Turkish authorities are preparing to auction off two major companies seized after the country’s 2016 attempted coup, drawing renewed attention to human rights and property rights concerns in the years since the failed military takeover, the TR724 news website reported.
The state-run Savings Deposit Insurance Fund (TMSF) announced tenders to auction İstikbal Mobilya, once part of the family-owned Boydak Holding conglomerate, and Akfel Gaz, a leading private natural gas importer.
İstikbal was seized by authorities after its owners were accused of ties to the Gülen movement, alleged to have orchestrated the 2016 coup attempt. Akfel Gaz was put under state control in 2017 after regulators cited alleged links to the Gülen network along with shareholder and financial irregularities, though its exact affiliation has been contested.
Turkish President Recep Tayyip Erdoğan has been targeting followers of the Gülen movement, inspired by the late Muslim cleric Fethullah Gülen, since the corruption investigations of December 17-25, 2013, which implicated then-prime minister Erdoğan, his family members and his inner circle.
Dismissing the investigations as a Gülenist coup and a conspiracy against his government, Erdoğan began to target the movement’s members. He designated the movement as a terrorist organization in May 2016 and intensified the crackdown on it following an abortive putsch in July of the same year that he accused Gülen of masterminding. The movement strongly denies involvement in the coup attempt or any terrorist activity.
According to the official tender, the state will sell a 100 percent stake in İstikbal Mobilya with an estimated value of 12.5 billion Turkish lira (about $380 million), requiring a 625 million lira bid bond. The deadline for applications is September 30.
A 2023 report from the Institute for Diplomacy and Economy (instituDE) estimates that Turkey has seized approximately $50 billion in assets from more than 1.5 million people affiliated with the Gülen movement since 2016. The report argues that such coordinated, large-scale confiscations — often carried out without meaningful judicial review or compensation — may meet the legal definition of “persecution” amounting to crimes against humanity under Article 7(1)(h) of the Rome Statute.
Boydak Holding, based in central Turkey, was a major industrial group with significant operations in furniture, textiles and energy. In 2016 authorities seized the holding and its subsidiaries, accusing its owners of financially supporting the faith-based Gülen movement. The takeover was part of a broader government purge targeting businesses, media outlets and institutions suspected of links to the movement.
Former Boydak Chairman Hacı Boydak and CEO Memduh Boydak along with several company officials had been put in pretrial detention in March 2016, even before the coup attempt, on charges of supporting the movement.

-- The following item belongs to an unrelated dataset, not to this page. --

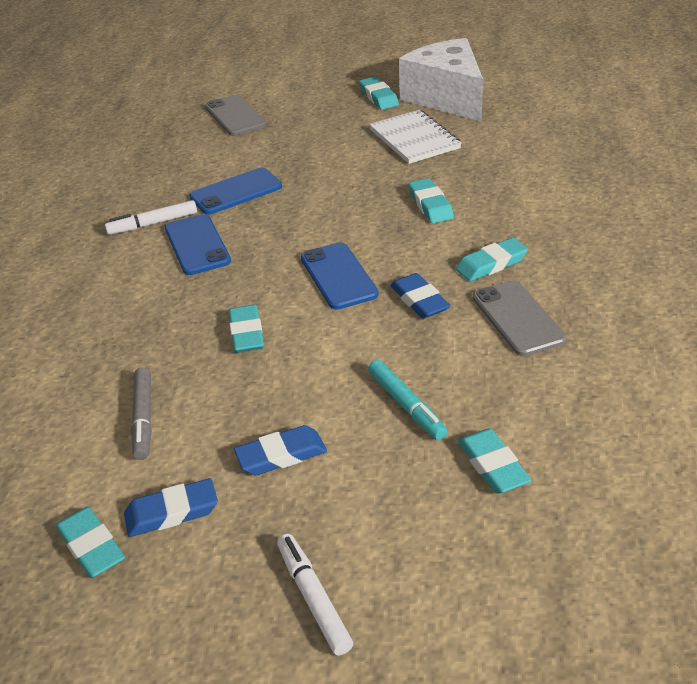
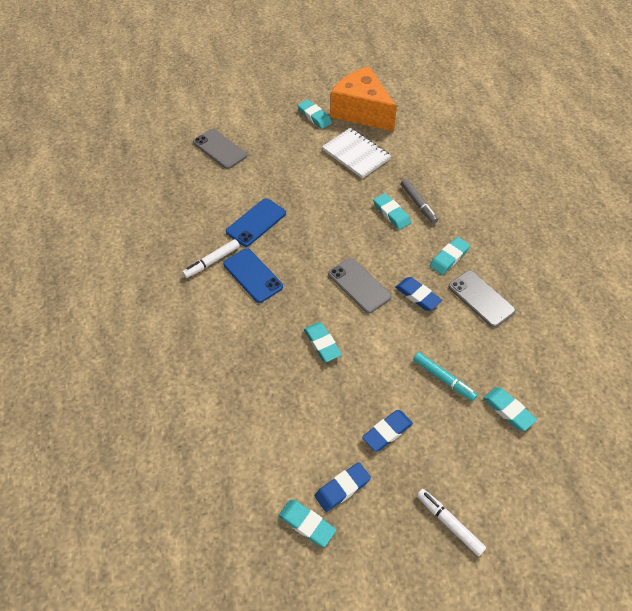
camera: 20 degrees left, 15 degrees up
grey marker [131,368,152,460] -> grey marker moved to [401,179,438,224]
blue phone [301,243,379,310] -> grey phone [328,258,391,313]
white cheese [399,38,483,122] -> orange cheese [330,66,397,132]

In 2018 Memduh Boydak was given a jail sentence of 18 years on conviction of leading a terrorist organization. Hacı Boydak received almost 12 years on charges of membership in a terrorist organization. Their sentences were upheld by the Supreme Court of Appeals in 2023. They are still in prison along with several other members of the Boydak family who were arrested following the coup attempt.
The market value of the approximately 700 companies taken over by the TMSF following the coup attempt is estimated to be between $4 billion and $5.4 billion in total.